Beamsville District Secondary School was a secondary school in Beamsville, Ontario, Canada and was operated by the District School Board of Niagara (DSBN).

==History==
BDSS had established a long tradition of excellence dating back to 1888, when the very first classes were conducted. Since that time BDSS had continued to offer a wealth of choice in areas of academics, sports and club activities. Academic studies include classes in English, French, Geography, History, Mathematics and Science. Students can also choose from a variety of classes including: the Arts (Music, Art, Drama), Business and Computer Studies, Family Studies, Physical Education and Technological Studies (Transportation, Construction, Electrical, Welding, Manufacturing, Design, Communications, and Horticulture.)

The original building of 1888 was where Jacob Beam public school sits on King St. West at William St. The school then consisted of 3 separate buildings. Wing 1, constructed in 1917 with additions in 1924 and 1963. Wing 2 was constructed in 1958 and Wing 3 was built in 1963. Wing 3 is home to labs, technology shops, and the large second gym. Although designed as free standing structures, the three wings are interconnected by an elevated walkway between Wing 1 and Wing 2.

The 1917 component of the school was designed by noted architect Walter William LaChance, who had written two books on school architecture. He also wrote an article in an architectural magazine about his design for this school.

In the fall of 2002, the high school started a $6.5 million renovation and rebuilding project. One of the most visible renovations was the creation of a front entrance for the school. The new entrance provided a front foyer and new, better functioning office space. The front steps to the building, which were covered over more than 69 years ago, were uncovered and refurbished, now drawing one's eyes up to the massive pillars of the original building. Less visible is the much larger renovation to infrastructure such as electrical, plumbing, heating and ventilation systems which improve both the safety and comfort of the school, as well as a new sprung hardwood gym floor in the large gym. Other notable renovations are evident in the original gymnasium and performance area, as well as in classes such as the welding shop.

The school was designated as a heritage property by the town of Lincoln on September 18, 2017.

Limb landmark coordinates

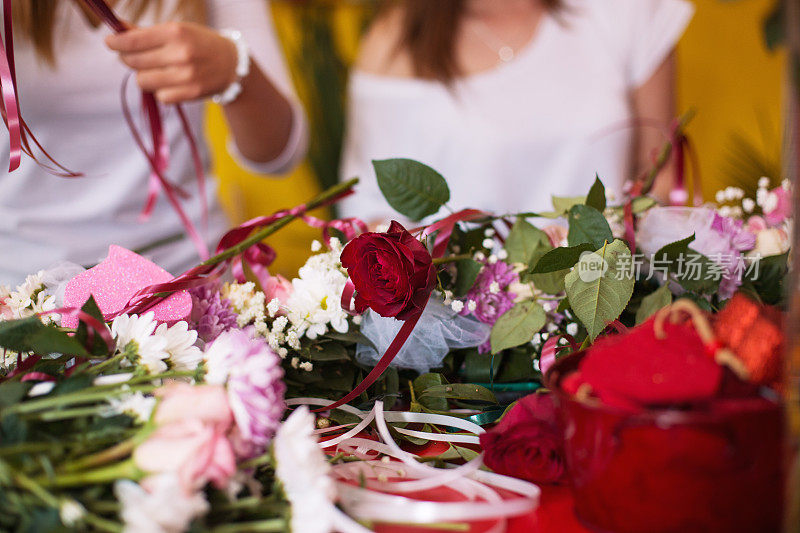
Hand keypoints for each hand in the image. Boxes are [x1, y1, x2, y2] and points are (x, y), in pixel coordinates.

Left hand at [105, 22, 238, 103]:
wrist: (232, 64)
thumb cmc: (199, 43)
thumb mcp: (177, 30)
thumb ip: (146, 32)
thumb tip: (117, 29)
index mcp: (176, 32)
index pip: (133, 41)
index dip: (116, 42)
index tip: (110, 42)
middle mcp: (181, 53)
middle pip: (134, 61)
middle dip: (128, 59)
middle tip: (135, 57)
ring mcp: (186, 76)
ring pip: (143, 81)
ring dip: (143, 76)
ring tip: (154, 70)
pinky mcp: (190, 93)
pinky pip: (160, 96)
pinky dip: (160, 90)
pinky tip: (170, 82)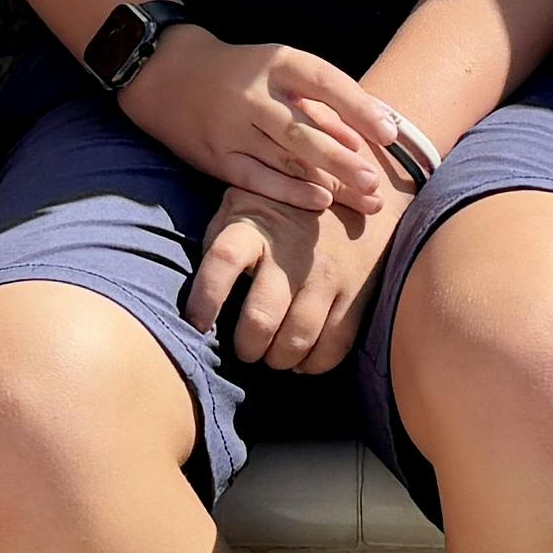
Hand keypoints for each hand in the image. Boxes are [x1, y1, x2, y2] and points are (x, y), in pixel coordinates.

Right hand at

■ **ACTIVITY**
Can you repeat word for word the text on Beamsville District Secondary School, everything from "Beamsville District Secondary" down to "Communications, and Horticulture.)"?

■ **EXERCISE RESPONSE**
Beamsville District Secondary School was a secondary school in Beamsville, Ontario, Canada and was operated by the District School Board of Niagara (DSBN).

==History==
BDSS had established a long tradition of excellence dating back to 1888, when the very first classes were conducted. Since that time BDSS had continued to offer a wealth of choice in areas of academics, sports and club activities. Academic studies include classes in English, French, Geography, History, Mathematics and Science. Students can also choose from a variety of classes including: the Arts (Music, Art, Drama), Business and Computer Studies, Family Studies, Physical Education and Technological Studies (Transportation, Construction, Electrical, Welding, Manufacturing, Design, Communications, and Horticulture.)